* THE TASK *
Retype every line of text in the material below verbatim, keeping each line's original wording and order. Leave the pictures out of your answer.

* INFORMATION PROVIDED *
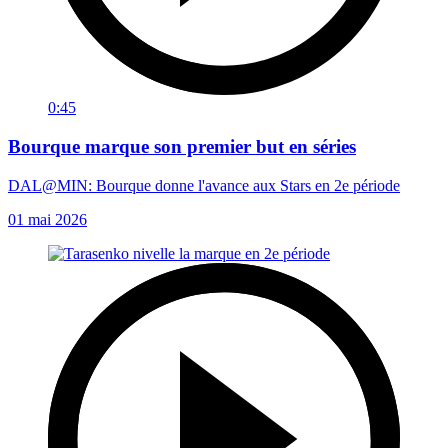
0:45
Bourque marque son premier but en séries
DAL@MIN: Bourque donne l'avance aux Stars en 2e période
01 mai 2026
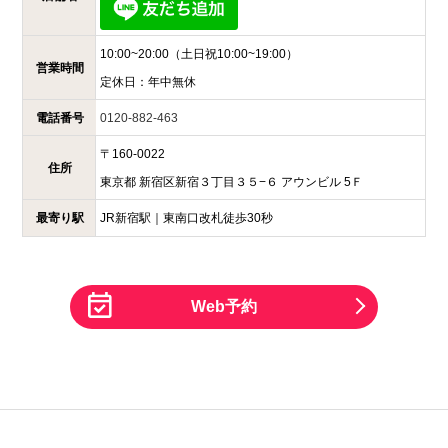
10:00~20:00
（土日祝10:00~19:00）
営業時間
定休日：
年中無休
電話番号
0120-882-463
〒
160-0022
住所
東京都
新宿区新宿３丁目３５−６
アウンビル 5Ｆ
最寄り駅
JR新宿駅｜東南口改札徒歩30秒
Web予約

* EXERCISE RESULT *
0:45
Bourque marque son premier but en séries
DAL@MIN: Bourque donne l'avance aux Stars en 2e période
01 mai 2026
10:00~20:00
（土日祝10:00~19:00）
営業時間
定休日：
年中無休
電話番号
0120-882-463
〒
160-0022
住所
東京都
新宿区新宿３丁目３５−６
アウンビル 5Ｆ
最寄り駅
JR新宿駅｜東南口改札徒歩30秒
Web予約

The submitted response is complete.